Шрифт:
Интервал:
Закладка:
Теперь она видела Ларсана не повсюду, а лишь там, где он на самом деле был. Бесспорно, это было ужасно, но не так ужасно, как могло быть обострившееся безумие!..
Нервная и терпеливая одновременно, Матильда окружила Робера Дарзака самой трогательной, самой нежной заботой. Она подавала ему то одно, то другое с обворожительной и серьезной улыбкой и следила за тем, чтобы слишком яркий свет не резал ему глаза. Робер благодарил ее, но, я должен сознаться, у него был совершенно убитый вид. И мне невольно пришло на ум следующее: Ларсан появился как раз вовремя, чтобы напомнить госпоже Дарзак, что, прежде чем принять это имя, она была госпожой Жан Руссель — Боллмейер — Ларсан перед Богом и даже, с точки зрения известных заатлантических законов, перед людьми.

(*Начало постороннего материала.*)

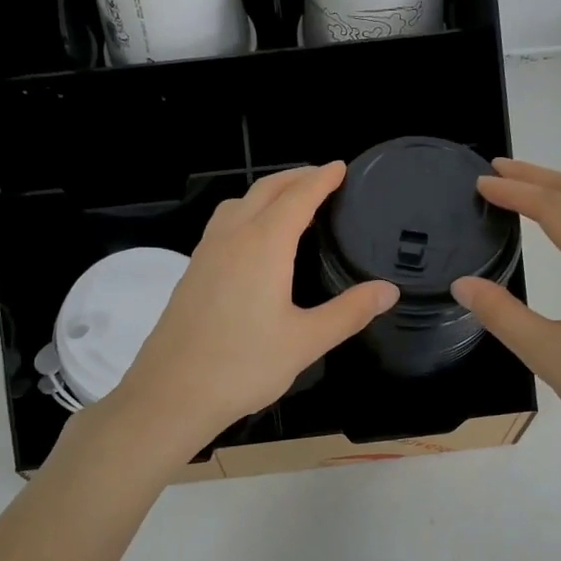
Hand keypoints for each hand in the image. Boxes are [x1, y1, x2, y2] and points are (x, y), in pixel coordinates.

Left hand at [106, 162, 396, 462]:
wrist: (171, 393)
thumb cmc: (243, 366)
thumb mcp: (306, 342)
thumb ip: (349, 312)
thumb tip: (388, 290)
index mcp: (263, 246)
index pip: (298, 198)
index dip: (321, 179)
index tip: (340, 167)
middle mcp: (232, 238)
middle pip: (265, 191)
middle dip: (294, 177)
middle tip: (321, 177)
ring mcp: (206, 254)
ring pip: (237, 204)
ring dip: (266, 193)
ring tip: (288, 202)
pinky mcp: (191, 273)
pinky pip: (222, 225)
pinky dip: (245, 213)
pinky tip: (252, 241)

Если своим появлением Ларсан задумал нанести страшный удар молодому, только зародившемуся счастью, он вполне достиг своей цели!.. И, вероятно, мне следует особенно выделить, к чести Матильды, тот факт, что не только смятение заставило ее дать понять Дарзаку в первый же вечер, когда они остались одни в отведенном им помещении в Квадратной башне, что это помещение достаточно вместительно для того, чтобы каждый из них мог расположиться там отдельно. На этот шаг она пошла также из чувства долга, внутреннего долга перед своей совестью, которое и продиктовало ей это благородное решение! Я уже говорил, что Матильда Станжерсон была воспитана очень набожно — не своим отцом, который относился довольно равнодушно к религии, а женщинами и, главным образом, старой теткой в Цинциннати. Наука, которой Матильда впоследствии занялась с отцом, не поколебала ее веры, и профессор остерегся влиять в этом смысле на дочь. Последняя осталась привержена своей вере, подобно Пастеру и Ньютону, даже когда ее отец разрабатывал теорию, связанную с распадом материи. Если и будет доказано, говорила она, что мир образовался из ничего, то есть из невесомого эфира, и вечно возвращается в это ничто, постоянно вновь из него возрождаясь, благодаря системе, близкой атомистическому представлению древних, то все же остается еще доказать, что это ничто — первопричина всего — не создано Богом. И, как для доброй католички, для нее этот Бог был единственным Богом, чьим представителем на земле служил папа. Я, быть может, обошел бы молчанием религиозные убеждения Матильды, если бы они не оказали влияния на ее решение не оставаться наедине со своим мужем перед лицом людей, после того как ей стало известно, что муж ее перед лицом Бога еще жив. Поверив в несомненную для нее смерть Ларсана, она пошла под венец, как вдова, с благословения духовника. И вот она уже не вдова, а двумужница перед Богом! В конце концов, эта катастрофа не была непоправимой, и в грустных глазах Дарзака светилась надежда: папская курия, на рассмотрение которой нужно было представить эту дилемму, вполне могла принять решение в их пользу. Короче говоря, на основании всего вышесказанного Матильда и Робер Дарзак через сорок восемь часов после венчания в церкви Сен-Николя-дю-Шардонне занимали отдельные комнаты в Квадратной башне. Читатель поймет, что именно этим объяснялись глубокая меланхолия Робера Дарзака и трогательная заботливость Матильды.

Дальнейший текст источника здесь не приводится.